### TASK DETAILS
Retype all of the data without changing a single word.

------ PROVIDED INFORMATION

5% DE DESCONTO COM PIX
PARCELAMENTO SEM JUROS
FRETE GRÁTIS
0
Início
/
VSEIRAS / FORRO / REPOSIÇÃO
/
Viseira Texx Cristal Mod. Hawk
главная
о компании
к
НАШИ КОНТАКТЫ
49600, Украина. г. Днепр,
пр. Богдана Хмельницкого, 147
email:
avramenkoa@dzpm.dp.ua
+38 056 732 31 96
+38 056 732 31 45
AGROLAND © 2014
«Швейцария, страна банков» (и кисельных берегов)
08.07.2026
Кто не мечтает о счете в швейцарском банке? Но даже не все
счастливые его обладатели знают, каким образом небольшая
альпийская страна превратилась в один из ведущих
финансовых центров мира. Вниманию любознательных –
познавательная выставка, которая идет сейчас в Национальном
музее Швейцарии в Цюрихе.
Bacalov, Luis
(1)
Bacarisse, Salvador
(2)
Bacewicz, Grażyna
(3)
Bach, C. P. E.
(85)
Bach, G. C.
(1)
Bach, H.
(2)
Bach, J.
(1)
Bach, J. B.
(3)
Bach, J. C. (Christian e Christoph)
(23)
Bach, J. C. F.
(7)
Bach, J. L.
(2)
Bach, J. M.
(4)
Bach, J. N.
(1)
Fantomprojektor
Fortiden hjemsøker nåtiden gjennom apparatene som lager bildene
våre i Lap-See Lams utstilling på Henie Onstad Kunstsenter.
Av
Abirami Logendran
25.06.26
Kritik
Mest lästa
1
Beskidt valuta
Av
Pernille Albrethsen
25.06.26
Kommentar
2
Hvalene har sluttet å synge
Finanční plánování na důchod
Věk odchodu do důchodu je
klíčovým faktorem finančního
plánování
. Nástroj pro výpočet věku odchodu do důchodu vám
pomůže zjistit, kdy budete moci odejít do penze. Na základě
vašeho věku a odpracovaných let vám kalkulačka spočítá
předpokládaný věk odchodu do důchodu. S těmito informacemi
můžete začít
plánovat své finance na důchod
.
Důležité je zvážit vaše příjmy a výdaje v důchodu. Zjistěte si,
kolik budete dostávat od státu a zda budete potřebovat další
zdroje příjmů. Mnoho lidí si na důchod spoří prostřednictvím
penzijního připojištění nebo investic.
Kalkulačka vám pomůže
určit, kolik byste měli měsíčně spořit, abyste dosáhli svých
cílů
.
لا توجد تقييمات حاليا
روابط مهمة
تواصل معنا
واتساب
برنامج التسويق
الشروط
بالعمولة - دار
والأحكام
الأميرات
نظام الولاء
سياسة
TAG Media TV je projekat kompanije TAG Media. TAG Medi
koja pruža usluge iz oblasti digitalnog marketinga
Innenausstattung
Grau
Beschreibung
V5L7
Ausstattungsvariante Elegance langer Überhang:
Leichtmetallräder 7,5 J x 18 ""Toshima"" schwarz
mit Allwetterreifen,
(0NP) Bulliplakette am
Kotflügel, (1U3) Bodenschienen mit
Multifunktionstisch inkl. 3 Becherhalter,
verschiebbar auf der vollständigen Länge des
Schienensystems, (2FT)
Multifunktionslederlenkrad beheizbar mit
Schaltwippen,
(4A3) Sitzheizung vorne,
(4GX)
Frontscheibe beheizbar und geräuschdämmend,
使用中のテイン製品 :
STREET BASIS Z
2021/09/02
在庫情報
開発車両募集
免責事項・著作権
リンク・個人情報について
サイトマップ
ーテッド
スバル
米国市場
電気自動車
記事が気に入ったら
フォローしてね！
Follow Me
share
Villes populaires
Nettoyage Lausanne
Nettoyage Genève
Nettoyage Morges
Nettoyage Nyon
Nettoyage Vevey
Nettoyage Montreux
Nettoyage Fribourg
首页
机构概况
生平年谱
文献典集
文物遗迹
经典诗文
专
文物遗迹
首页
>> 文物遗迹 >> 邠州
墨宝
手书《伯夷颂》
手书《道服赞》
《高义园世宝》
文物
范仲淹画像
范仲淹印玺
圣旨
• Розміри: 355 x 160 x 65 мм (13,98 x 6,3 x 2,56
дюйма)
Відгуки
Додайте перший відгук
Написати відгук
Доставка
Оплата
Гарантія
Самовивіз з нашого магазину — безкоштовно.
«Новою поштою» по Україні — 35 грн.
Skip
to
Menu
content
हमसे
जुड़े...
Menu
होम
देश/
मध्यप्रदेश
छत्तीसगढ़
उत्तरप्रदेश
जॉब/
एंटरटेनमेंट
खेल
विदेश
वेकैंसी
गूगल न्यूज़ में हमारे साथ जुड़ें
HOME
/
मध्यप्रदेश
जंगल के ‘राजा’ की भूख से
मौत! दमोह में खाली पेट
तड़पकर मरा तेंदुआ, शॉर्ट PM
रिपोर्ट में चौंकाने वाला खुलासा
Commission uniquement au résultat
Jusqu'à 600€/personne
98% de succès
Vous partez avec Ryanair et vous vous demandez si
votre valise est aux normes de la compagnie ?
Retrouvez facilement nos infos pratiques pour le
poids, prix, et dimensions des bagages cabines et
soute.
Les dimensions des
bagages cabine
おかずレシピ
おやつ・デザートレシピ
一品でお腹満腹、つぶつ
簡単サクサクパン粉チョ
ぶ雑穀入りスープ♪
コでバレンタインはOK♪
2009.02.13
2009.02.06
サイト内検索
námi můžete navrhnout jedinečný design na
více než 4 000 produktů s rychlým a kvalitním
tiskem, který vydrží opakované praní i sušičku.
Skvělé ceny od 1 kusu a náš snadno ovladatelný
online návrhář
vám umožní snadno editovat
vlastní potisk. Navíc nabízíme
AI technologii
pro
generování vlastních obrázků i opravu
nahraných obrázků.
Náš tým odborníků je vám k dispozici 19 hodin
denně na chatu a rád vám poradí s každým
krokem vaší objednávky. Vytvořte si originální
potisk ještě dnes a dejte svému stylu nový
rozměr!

------------

### SOLUTION TO THIS TASK
5% DE DESCONTO COM PIX
PARCELAMENTO SEM JUROS
FRETE GRÁTIS
0
Início
/
VSEIRAS / FORRO / REPOSIÇÃO
/
Viseira Texx Cristal Mod. Hawk
главная
о компании
к
НАШИ КОНТАКТЫ
49600, Украина. г. Днепр,
пр. Богдана Хмельницкого, 147
email:
avramenkoa@dzpm.dp.ua
+38 056 732 31 96
+38 056 732 31 45
AGROLAND © 2014
«Швейцария, страна банков» (и кисельных берегов)
08.07.2026
Кто не мечтает о счете в швейцарском банке? Но даже не все
счастливые его обладатели знают, каким образом небольшая
альпийская страна превратилась в один из ведущих
финансовых центров мира. Вниманию любознательных –
познавательная выставка, которая идет сейчас в Национальном
музее Швейцарии в Цюрихе.
Bacalov, Luis
(1)
Bacarisse, Salvador
(2)
Bacewicz, Grażyna
(3)
Bach, C. P. E.
(85)
Bach, G. C.
(1)
Bach, H.
(2)
Bach, J.
(1)
Bach, J. B.
(3)
Bach, J. C. (Christian e Christoph)
(23)
Bach, J. C. F.
(7)
Bach, J. L.
(2)
Bach, J. M.
(4)
Bach, J. N.
(1)
Fantomprojektor
Fortiden hjemsøker nåtiden gjennom apparatene som lager bildene
våre i Lap-See Lams utstilling på Henie Onstad Kunstsenter.
Av
Abirami Logendran
25.06.26
Kritik
Mest lästa
1
Beskidt valuta
Av
Pernille Albrethsen
25.06.26
Kommentar
2
Hvalene har sluttet å synge
Finanční plánování na důchod
Věk odchodu do důchodu je
klíčovým faktorem finančního
plánování
. Nástroj pro výpočet věku odchodu do důchodu vám
pomůže zjistit, kdy budete moci odejít do penze. Na základě
vašeho věku a odpracovaných let vám kalkulačka spočítá
předpokládaný věk odchodu do důchodu. S těmito informacemi
můžete začít
plánovat své finance na důchod
.
Důležité je zvážit vaše příjmy a výdaje v důchodu. Zjistěte si,
kolik budete dostávat od státu a zda budete potřebovat další
zdroje příjmů. Mnoho lidí si na důchod spoří prostřednictvím
penzijního připojištění nebo investic.
Kalkulačka vám pomůže
určit, kolik byste měli měsíčně spořit, abyste dosáhli svých
cílů
.
لا توجد تقييمات حاليا
روابط مهمة
تواصل معنا
واتساب
برنامج التسويق
الشروط
بالعمولة - دار
والأحكام
الأميرات
نظام الولاء
سياسة
TAG Media TV je projekat kompanije TAG Media. TAG Medi
koja pruža usluge iz oblasti digitalnog marketinga
Innenausstattung
Grau
Beschreibung
V5L7
Ausstattungsvariante Elegance langer Überhang:
Leichtmetallräder 7,5 J x 18 ""Toshima"" schwarz
mit Allwetterreifen,
(0NP) Bulliplakette am
Kotflügel, (1U3) Bodenschienen mit
Multifunktionstisch inkl. 3 Becherhalter,
verschiebbar auf der vollständigen Länge des
Schienensystems, (2FT)
Multifunktionslederlenkrad beheizbar mit
Schaltwippen,
(4A3) Sitzheizung vorne,
(4GX)
Frontscheibe beheizbar und geräuschdämmend,
使用中のテイン製品 :
STREET BASIS Z
2021/09/02
在庫情報
開発車両募集
免責事項・著作権
リンク・個人情報について
サイトマップ
ーテッド
スバル
米国市場
電気自動車
記事が気に入ったら
フォローしてね！
Follow Me
share
Villes populaires
Nettoyage Lausanne
Nettoyage Genève
Nettoyage Morges
Nettoyage Nyon
Nettoyage Vevey
Nettoyage Montreux
Nettoyage Fribourg
首页
机构概况
生平年谱
文献典集
文物遗迹
经典诗文
专
文物遗迹
首页
>> 文物遗迹 >> 邠州
墨宝
手书《伯夷颂》
手书《道服赞》
《高义园世宝》
文物
范仲淹画像
范仲淹印玺
圣旨
• Розміри: 355 x 160 x 65 мм (13,98 x 6,3 x 2,56
дюйма)
Відгуки
Додайте перший відгук
Написати відгук
Доставка
Оплата
Гарантія
Самовивіз з нашого магазину — безкоштовно.
«Новою поштою» по Україні — 35 грн.
Skip
to
Menu
content
हमसे
जुड़े...
Menu
होम
देश/
मध्यप्रदेश
छत्तीसगढ़
उत्तरप्रदेश
जॉब/
एंटरटेनमेंट
खेल
विदेश
वेकैंसी
गूगल न्यूज़ में हमारे साथ जुड़ें
HOME
/
मध्यप्रदेश
जंगल के ‘राजा’ की भूख से
मौत! दमोह में खाली पेट
तड़पकर मरा तेंदुआ, शॉर्ट PM
रिपोर्ट में चौंकाने वाला खुलासा
Commission uniquement au résultat
Jusqu'à 600€/personne
98% de succès
Vous partez avec Ryanair et vous vous demandez si
votre valise est aux normes de la compagnie ?
Retrouvez facilement nos infos pratiques pour le
poids, prix, et dimensions des bagages cabines et
soute.
Les dimensions des
bagages cabine
おかずレシピ
おやつ・デザートレシピ
一品でお腹満腹、つぶつ
簡単サクサクパン粉チョ
ぶ雑穀入りスープ♪
コでバレンタインはOK♪
2009.02.13
2009.02.06
サイト内検索
námi můžete navrhnout jedinečný design na
více než 4 000 produktů s rychlým a kvalitním
tiskem, který vydrží opakované praní i sušičku.
Skvělé ceny od 1 kusu a náš snadno ovladatelný
online návrhář
vám umožní snadno editovat
vlastní potisk. Navíc nabízíme
AI technologii
pro
generování vlastních obrázků i opravu
nahraných obrázků.
Náš tým odborníků je vám k dispozici 19 hodin
denně na chatu a rád vám poradí s každým
krokem vaší objednávky. Vytvořte si originální
potisk ještě dnes a dejte svému stylu nový
rozměr!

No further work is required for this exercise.